**Text section**.
FWIW, I think it’s much easier to index structures if every row has an atomic 
existence that is independent of the table it is currently part of. (This is a 
big part of my interest in moving away from matrix semantics and towards 
relational model semantics.)

It’s a little harder to index DataFrames because the row indices change over 
time, so your index can’t just map values to indices. (Well, it can: but then 
it needs to be updated very frequently: potentially the entire index has to be 
rewritten if you delete the first row of a DataFrame.)

 — John

On Sep 7, 2014, at 10:27 AM, Harlan Harris <[email protected]> wrote:

> This was a feature that sorta existed for a while (see 
> https://github.com/JuliaStats/DataFrames.jl/issues/24 ), but nobody was very 
> happy with it, and I think John ripped it out as part of one of his 
> simplification passes. It's tricky to think about how best to implement this 
> sort of feature when you aspirationally want to support memory-mapped and 
> distributed structures too, and where you want a semantics that's explicitly 
> set-like, cf Pandas or R's data.tables. 
> 
> Also worth thinking about this in the context of John's just-announced goals: 
> https://gist.github.com/johnmyleswhite/ad5305ecaa9de01e317e
> 
> 
> 
> On Sun, Sep 7, 2014 at 12:54 PM, John Myles White <[email protected]> 
> wrote:
> No, DataFrames are not indexed. For now, you’d need to build a wrapper that 
> indexes a DataFrame to get that kind of functionality.
> 
>  — John
> 
> On Sep 7, 2014, at 9:53 AM, Steven Sagaert <[email protected]> wrote:
> 
> > Hi,
> > I was wondering if searching in a dataframe is indexed (in the DB sense, 
> > not array sense. e.g. a tree index structure) or not? If so can you have 
> > multiple indices (on multiple columns) or not?

**Raw data**.
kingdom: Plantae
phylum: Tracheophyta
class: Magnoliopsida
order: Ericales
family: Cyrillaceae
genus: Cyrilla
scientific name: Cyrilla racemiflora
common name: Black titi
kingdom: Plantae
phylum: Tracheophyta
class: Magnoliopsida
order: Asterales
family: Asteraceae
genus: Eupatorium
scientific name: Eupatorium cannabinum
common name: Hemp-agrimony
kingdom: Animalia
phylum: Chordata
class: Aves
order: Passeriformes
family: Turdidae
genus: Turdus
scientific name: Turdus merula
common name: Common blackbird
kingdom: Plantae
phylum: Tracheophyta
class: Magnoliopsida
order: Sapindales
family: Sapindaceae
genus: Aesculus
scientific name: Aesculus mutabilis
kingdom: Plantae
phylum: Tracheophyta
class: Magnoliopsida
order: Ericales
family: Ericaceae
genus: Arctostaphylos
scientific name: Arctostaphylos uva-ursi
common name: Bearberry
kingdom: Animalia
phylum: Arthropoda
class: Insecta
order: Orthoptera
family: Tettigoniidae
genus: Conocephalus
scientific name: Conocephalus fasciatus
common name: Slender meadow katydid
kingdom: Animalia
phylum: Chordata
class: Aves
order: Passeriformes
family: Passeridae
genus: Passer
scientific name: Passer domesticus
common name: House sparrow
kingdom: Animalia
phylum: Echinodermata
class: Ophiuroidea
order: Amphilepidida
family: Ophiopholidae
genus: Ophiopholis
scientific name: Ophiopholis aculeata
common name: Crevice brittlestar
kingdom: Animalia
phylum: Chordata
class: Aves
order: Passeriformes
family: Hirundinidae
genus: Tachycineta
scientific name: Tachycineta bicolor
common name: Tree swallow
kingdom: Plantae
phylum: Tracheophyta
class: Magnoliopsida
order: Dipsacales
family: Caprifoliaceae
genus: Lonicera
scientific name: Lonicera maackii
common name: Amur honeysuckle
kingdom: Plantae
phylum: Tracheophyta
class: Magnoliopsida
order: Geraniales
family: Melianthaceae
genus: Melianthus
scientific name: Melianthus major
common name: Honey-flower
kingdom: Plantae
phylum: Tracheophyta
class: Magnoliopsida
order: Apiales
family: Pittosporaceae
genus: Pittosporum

**What to work on**.
Echo the stretch of the DataFrames indexing email thread from "On Sep 7, 2014, at 10:27" through "or R's data.tables.", word for word. The entries stand apart from the email thread and are not connected to it.

**Your solution**.
On Sep 7, 2014, at 10:27 AM, Harlan Harris <[email protected]> wrote:

> This was a feature that sorta existed for a while (see 
> https://github.com/JuliaStats/DataFrames.jl/issues/24 ), but nobody was very 
> happy with it, and I think John ripped it out as part of one of his 
> simplification passes. It's tricky to think about how best to implement this 
> sort of feature when you aspirationally want to support memory-mapped and 
> distributed structures too, and where you want a semantics that's explicitly 
> set-like, cf Pandas or R's data.tables.